ACE2 binding inhibition assay
ACE2 binding inhibition assay was performed based on the published protocol with slight modifications [29]. Briefly, 100 µl of Spike protein (3 or 6 µg/ml) was coated in the 15 mM Sodium Carbonate, 35 mM Sodium Hydrogen Carbonate, and 7.7 mM Sodium Azide, pH 9.6 in Nunc Maxisorp plates (Denmark) (Cat # 442404.) for 16 hr at 4 oC. The plate was washed thrice with washing buffer (0.5% Tween 20 in PBS). 200 µl of the blocking buffer was added (2% BSA in the PBST) to each well followed by incubation at 37 oC for 1.5 hr. After washing thrice with washing buffer (0.5% Tween 20 in PBS), 100 µl of biotinylated ACE2 (2 µg/ml) was added to each well with different concentrations of Coronil (3.0, 10, 30, 100, and 300 µg/ml) and the plate was incubated at 37 oC for 1 hr.
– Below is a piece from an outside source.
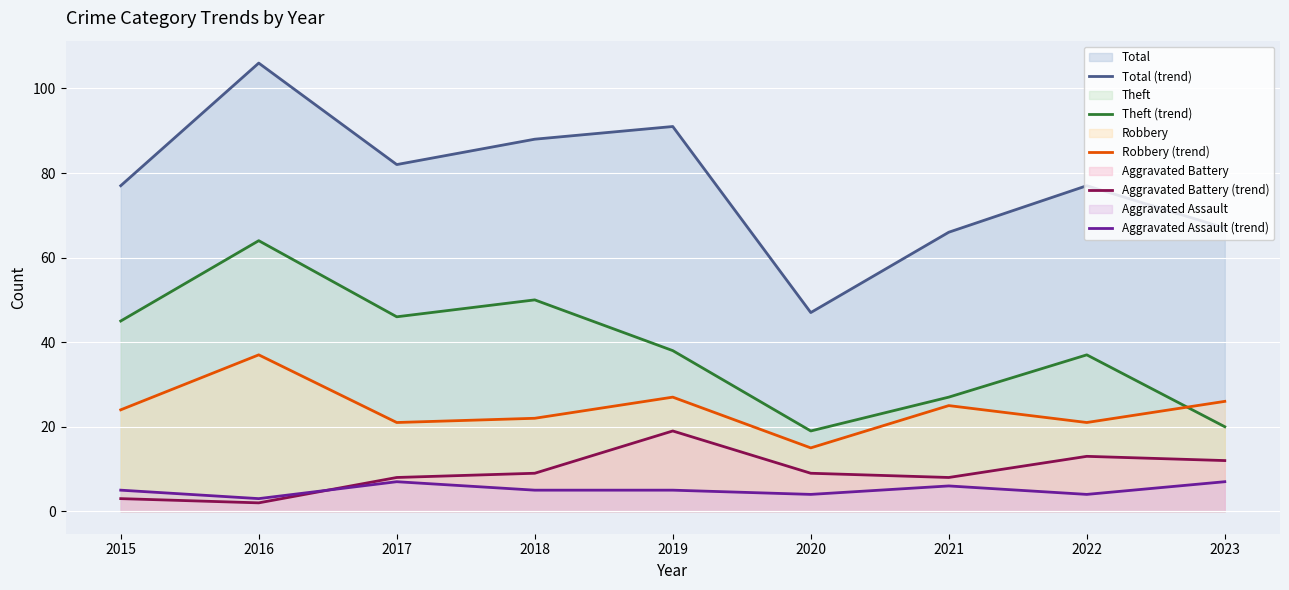

What is the spread (max minus min) of values at 2017?

75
The wells were washed three times with washing buffer (0.1% Tween 20 in PBS) and 100 µl of Streptavidin-HRP solution (0.1 µg/ml) was added to each well and the plate was further incubated at 37 oC for 1 hr. This was followed by five washings with wash buffer (0.1% Tween 20 in PBS). Finally, 200 µl of TMB was added as substrate and the plate was further allowed for color development for up to 30 minutes at 37 0C. The reaction was stopped by adding 50 µl of 2N H2SO4 and absorbance was taken at 450 nm using Perkin Elmer Envision plate reader.
Statistical Analysis
All the statistical analyses were performed using GraphPad Prism software version 9.0 and the data was represented as mean ± SD. Multiple comparisons were done using one-way ANOVA (nonparametric) with a post hoc Tukey’s test. Each experiment was performed in atleast 3 replicates.